Marcin,wszystko fajnie ... tylko, że ja piszę na temat trawienia na podstawie konkretnego zestawu mającego swoje ograniczenia. Ty natomiast wychodzisz swoimi uwagami daleko poza obręb jego możliwości. Musisz pamiętać, że zestaw o którym mowa jest przeznaczony do domowego użytku, dla przeciętnego modelarza, chcącego wytrawić sobie kilka prostych dodatkowych blaszek. Opis przygotowań do trawienia jak i samego trawienia opracowałem dokładnie na podstawie instrukcji obsługi , którą przestudiowałem od deski do deski, czego wcale nie uważam za “obciachowe”
. Odwrócenie obrazu za pomocą funkcji “Flips Selected Objects Horizontally” - Odwróć Wybrany Obraz Horyzontalnie, jest również częścią instrukcji. Musi ono nastąpić w fazie projektowania, a nie w fazie drukowania ponieważ konieczne jest wprowadzenie zmian w postaci dodania na rewersie poprzeczek (trójkątów), bo dopiero w takiej zmienionej postaci należy wydrukować rewers.
A w jaki inny sposob zapewnisz rejestracje, czyli dokladne pokrycie sie kilku klisz??? Na oko?
Marcin, nie kilku ... tylko dwóch. Jesteśmy bardziej w przedszkolu, nie wyciągaj nas jeszcze na studia.
Przyklad: jezeli na rewersie znajdowac sie beda jedynie linie do zaginania elementow a na awersie rysunek czesci, to w jaki sposob sprawisz, ze te linie znajda sie w odpowiednim miejsch?
Ten problem nie istnieje ponieważ zarówno awers jak i rewers zawiera wizerunek części w postaci białych pól na czarnym tle. Linie zagięć (jeżeli są potrzebne) nanosimy w postaci czarnych kresek na jednej ze stron i nie mają one żadnego wpływu na rejestrację obu klisz. Zgrywamy z sobą wizerunek części, a linie zagięć pojawią się automatycznie tam gdzie trzeba.

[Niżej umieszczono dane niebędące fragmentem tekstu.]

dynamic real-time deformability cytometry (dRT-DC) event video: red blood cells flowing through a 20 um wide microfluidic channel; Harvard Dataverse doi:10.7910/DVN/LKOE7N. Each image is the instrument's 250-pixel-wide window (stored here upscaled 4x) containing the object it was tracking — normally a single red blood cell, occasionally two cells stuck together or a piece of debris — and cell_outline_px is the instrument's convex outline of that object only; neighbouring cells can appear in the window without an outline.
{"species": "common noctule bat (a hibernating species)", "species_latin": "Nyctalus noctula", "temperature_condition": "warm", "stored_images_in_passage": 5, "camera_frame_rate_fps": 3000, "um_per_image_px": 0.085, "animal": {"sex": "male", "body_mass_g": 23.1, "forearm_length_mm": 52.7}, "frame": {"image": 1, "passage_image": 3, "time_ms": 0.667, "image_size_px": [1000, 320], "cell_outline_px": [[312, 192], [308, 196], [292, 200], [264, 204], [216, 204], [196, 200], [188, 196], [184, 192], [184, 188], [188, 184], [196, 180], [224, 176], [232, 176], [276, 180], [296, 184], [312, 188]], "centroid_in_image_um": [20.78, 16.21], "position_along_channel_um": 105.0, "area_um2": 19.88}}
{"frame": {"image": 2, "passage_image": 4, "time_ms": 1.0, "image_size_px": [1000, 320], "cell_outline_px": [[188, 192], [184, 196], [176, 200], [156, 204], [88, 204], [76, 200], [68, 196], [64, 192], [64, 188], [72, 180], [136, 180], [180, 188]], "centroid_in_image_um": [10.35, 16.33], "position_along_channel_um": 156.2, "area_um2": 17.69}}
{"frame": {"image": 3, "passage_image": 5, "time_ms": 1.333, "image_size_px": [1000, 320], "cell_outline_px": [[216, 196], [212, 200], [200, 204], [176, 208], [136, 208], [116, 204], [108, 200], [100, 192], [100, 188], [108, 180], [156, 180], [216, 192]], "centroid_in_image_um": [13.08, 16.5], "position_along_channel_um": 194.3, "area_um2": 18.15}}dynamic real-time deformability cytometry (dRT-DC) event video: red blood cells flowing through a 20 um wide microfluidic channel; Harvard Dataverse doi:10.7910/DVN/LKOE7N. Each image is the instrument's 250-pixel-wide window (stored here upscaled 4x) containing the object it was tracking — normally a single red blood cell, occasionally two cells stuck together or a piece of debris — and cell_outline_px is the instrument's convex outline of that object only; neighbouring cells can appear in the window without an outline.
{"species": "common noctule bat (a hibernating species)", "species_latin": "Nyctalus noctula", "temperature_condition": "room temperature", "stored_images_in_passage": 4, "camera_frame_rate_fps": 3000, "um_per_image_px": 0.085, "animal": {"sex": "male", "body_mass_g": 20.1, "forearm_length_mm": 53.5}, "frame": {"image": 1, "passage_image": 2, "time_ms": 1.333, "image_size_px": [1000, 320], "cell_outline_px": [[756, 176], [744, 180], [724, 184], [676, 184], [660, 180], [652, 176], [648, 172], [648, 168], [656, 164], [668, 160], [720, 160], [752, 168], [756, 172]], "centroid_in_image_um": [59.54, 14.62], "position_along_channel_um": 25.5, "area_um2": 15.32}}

Poniżej przedstawiam przykładowy proces projektowania obu filmów na podstawie asymetrycznej literki “B”. Na awersie zaprojektowałem wizerunek śrubek, które wytrawią się tylko do połowy grubości blaszki. Nastąpi tak ponieważ naniesione są tylko na awers. Sytuacja z liniami zagięć będzie przedstawiać się identycznie.

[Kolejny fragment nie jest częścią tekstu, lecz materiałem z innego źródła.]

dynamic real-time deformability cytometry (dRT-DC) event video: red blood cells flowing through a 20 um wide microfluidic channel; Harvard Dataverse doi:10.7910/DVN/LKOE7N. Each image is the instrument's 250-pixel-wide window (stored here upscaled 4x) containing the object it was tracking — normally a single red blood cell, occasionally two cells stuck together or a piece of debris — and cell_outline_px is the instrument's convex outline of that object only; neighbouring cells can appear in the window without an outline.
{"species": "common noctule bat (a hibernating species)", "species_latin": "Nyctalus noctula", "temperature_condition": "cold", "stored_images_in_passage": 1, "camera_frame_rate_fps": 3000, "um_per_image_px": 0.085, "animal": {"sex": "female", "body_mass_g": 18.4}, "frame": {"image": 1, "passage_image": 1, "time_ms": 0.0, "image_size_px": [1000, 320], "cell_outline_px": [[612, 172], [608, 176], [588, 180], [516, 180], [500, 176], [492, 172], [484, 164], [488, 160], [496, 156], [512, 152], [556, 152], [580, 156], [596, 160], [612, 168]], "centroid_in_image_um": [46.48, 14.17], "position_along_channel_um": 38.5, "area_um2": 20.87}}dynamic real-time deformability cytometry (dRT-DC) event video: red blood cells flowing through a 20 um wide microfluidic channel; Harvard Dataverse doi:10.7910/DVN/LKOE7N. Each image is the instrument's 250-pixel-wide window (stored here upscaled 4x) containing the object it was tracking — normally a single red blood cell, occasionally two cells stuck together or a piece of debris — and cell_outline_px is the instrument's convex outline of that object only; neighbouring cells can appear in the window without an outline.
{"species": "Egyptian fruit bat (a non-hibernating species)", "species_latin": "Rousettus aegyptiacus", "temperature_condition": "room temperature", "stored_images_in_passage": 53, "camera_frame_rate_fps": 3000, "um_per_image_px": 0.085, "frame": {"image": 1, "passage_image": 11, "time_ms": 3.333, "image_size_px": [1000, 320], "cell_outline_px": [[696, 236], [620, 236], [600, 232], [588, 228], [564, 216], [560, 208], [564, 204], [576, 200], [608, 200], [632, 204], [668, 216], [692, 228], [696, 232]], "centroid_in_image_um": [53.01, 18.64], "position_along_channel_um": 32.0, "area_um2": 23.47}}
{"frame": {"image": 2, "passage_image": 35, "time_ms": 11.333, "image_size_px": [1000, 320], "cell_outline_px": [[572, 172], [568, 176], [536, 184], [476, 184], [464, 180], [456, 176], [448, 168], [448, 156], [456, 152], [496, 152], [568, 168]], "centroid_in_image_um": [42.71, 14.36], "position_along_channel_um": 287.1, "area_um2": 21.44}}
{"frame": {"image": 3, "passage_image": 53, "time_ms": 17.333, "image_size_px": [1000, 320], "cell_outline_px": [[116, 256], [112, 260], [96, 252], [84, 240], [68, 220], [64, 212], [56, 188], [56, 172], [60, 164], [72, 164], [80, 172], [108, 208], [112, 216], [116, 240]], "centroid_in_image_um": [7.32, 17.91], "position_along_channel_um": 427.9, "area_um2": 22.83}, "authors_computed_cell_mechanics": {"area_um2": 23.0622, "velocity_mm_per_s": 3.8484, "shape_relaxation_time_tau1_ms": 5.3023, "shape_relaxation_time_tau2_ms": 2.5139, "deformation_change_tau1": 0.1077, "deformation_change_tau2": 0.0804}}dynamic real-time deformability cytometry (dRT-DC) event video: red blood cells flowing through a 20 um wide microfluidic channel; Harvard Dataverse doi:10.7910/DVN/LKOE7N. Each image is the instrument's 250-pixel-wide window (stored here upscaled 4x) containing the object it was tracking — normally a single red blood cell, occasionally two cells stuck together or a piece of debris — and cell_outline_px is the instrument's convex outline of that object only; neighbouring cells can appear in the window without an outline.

Tak samo, jezeli bedziesz trawic dwuwarstwowo, potrzebujesz jakiegos punktu odniesienia, najlepiej dwoch, zeby moc sobie zlozyc te folie, kiedy juz je wydrukujesz, na drzwiach od balkonu czy na stole montazowym...

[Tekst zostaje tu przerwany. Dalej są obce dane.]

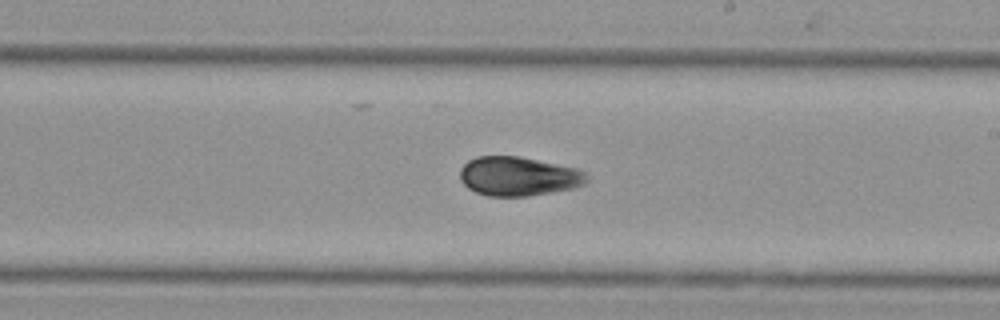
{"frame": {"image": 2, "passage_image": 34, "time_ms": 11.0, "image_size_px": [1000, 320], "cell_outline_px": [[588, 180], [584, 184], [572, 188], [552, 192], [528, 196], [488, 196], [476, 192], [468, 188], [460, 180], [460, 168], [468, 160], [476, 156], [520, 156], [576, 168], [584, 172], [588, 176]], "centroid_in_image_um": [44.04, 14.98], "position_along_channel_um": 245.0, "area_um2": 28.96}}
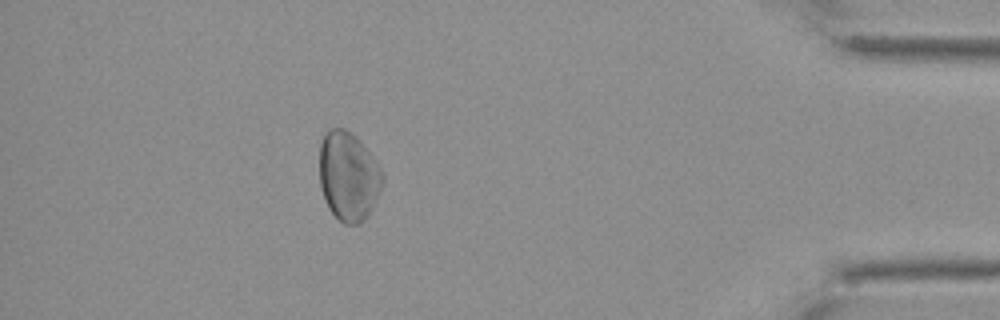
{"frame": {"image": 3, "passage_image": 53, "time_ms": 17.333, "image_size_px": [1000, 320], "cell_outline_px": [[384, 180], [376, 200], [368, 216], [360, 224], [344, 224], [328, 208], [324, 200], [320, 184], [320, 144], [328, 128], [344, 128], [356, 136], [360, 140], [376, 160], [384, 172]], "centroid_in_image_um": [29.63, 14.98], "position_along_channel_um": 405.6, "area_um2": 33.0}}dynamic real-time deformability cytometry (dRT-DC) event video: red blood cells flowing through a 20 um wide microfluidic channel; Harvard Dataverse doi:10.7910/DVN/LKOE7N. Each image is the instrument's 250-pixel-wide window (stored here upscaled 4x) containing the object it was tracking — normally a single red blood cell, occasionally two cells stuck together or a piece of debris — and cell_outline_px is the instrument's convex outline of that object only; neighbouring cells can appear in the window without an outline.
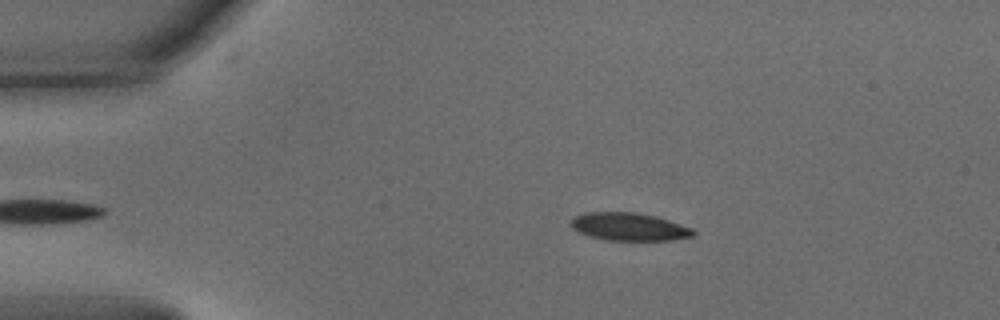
{"species": "common noctule bat (a hibernating species)", "species_latin": "Nyctalus noctula", "temperature_condition": "warm", "stored_images_in_passage": 39, "camera_frame_rate_fps": 3000, "um_per_image_px": 0.085, "animal": {"sex": "male", "body_mass_g": 15.6}, "frame": {"image": 1, "passage_image": 3, "time_ms": 0.667, "image_size_px": [1000, 320], "cell_outline_px": [[696, 232], [692, 236], [672, 240], [608, 240], [588, 236], [572, 228], [572, 220], [576, 216], [584, 212], [636, 212], [656, 216], [692, 228]], "centroid_in_image_um": [53.48, 19.27], "position_along_channel_um": 31.5, "area_um2": 19.71}}
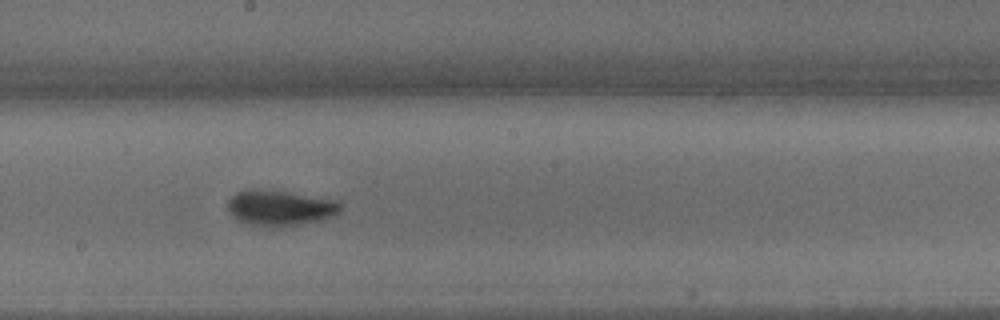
{"frame": {"image": 2, "passage_image": 22, "time_ms": 7.0, "image_size_px": [1000, 320], "cell_outline_px": [[340, 212], [332, 216], [320, 220], [280, 228], [264, 228], [248, 224], [236, 220], [228, 212], [228, 200], [236, 192], [252, 188], [260, 188], [332, 200], [340, 204]], "centroid_in_image_um": [23.7, 17.7], "position_along_channel_um": 224.5, "area_um2": 23.47}}
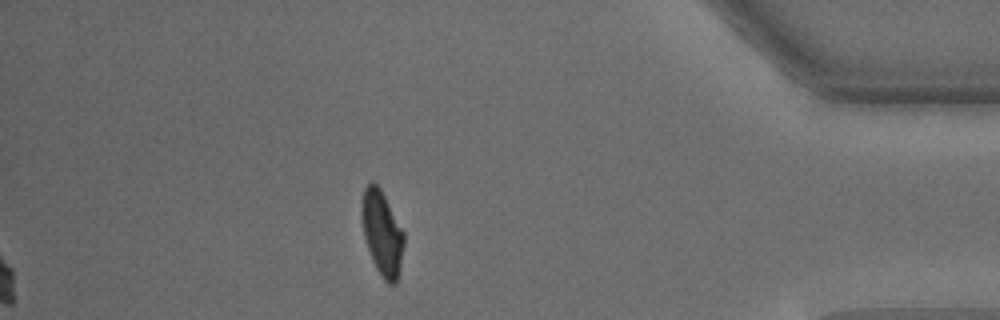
{"frame": {"image": 3, "passage_image": 39, "time_ms": 12.667, "image_size_px": [1000, 320], "cell_outline_px": [[404, 244], [400, 272], [396, 284], [388, 284], [384, 280], [376, 268], [372, 260], [364, 236], [360, 212], [360, 204], [364, 188], [372, 180], [380, 188], [404, 232]], "centroid_in_image_um": [32.47, 19.82], "position_along_channel_um": 402.7, "area_um2": 20.98}, "authors_computed_cell_mechanics": {"area_um2": 21.6172, "velocity_mm_per_s": 3.8523, "shape_relaxation_time_tau1_ms": 2.4882, "shape_relaxation_time_tau2_ms": 0.9205, "deformation_change_tau1": 0.1449, "deformation_change_tau2": 0.0638}}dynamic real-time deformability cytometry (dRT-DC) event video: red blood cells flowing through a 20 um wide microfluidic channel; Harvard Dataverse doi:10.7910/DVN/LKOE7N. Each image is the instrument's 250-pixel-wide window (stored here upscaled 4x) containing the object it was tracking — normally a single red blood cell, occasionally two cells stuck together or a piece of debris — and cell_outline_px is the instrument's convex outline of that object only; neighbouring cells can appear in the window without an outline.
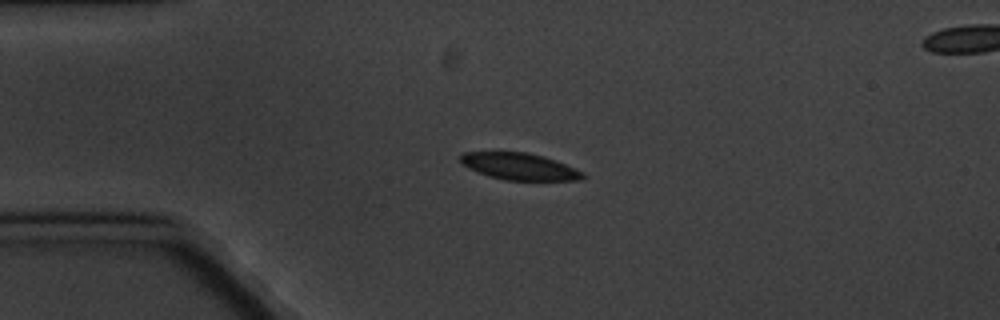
{"species": "common noctule bat (a hibernating species)", "species_latin": "Nyctalus noctula", "temperature_condition": "cold", "stored_images_in_passage": 3, "camera_frame_rate_fps": 3000, "um_per_image_px": 0.085, "animal": {"sex": "male", "body_mass_g": 20.1, "forearm_length_mm": 53.5}, "frame": {"image": 1, "passage_image": 1, "time_ms": 0.0, "image_size_px": [1000, 320], "cell_outline_px": [[584, 176], [580, 180], [504, 180], [488, 176], [468, 168], [460, 160], [460, 156], [464, 152], [528, 152], [544, 156], [556, 160], [584, 172]], "centroid_in_image_um": [44.16, 14.14], "position_along_channel_um": 40.8, "area_um2": 19.07}}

Punktem odniesienia jest lustrzane odbicie części na obu filmach dokładnie w tym samym miejscu. Zgadzam się jednak, że było by wygodne naniesienie znaczków rejestracyjnych (registration marks) w celu zapewnienia sobie dodatkowego komfortu podczas montażu filmów. Montaż następuje oczywiście na drzwiach od balkonu albo podświetlonym blacie, ponieważ w przedszkolu stołów montażowych brak.
Poniżej przedstawiony przykład zaprojektowałem w bardzo prostym, darmowym programie o nazwie”Inkscape”. Obraz u góry strony to gotowy projekt, a pod nim sam proces jego powstania.
Po wydrukowaniu rozcinam film na dwie części i gotowe. Jeżeli możliwości bardziej zaawansowanych programów, albo własne umiejętności pozwolą na zastosowanie wszelkiego rodzaju ułatwień w osiągnięciu celu, to oczywiście należy je wykorzystać.
Pozdrawiam!
Piotr
Obraz jest wart tysiąca słów. Model wart jest miliona.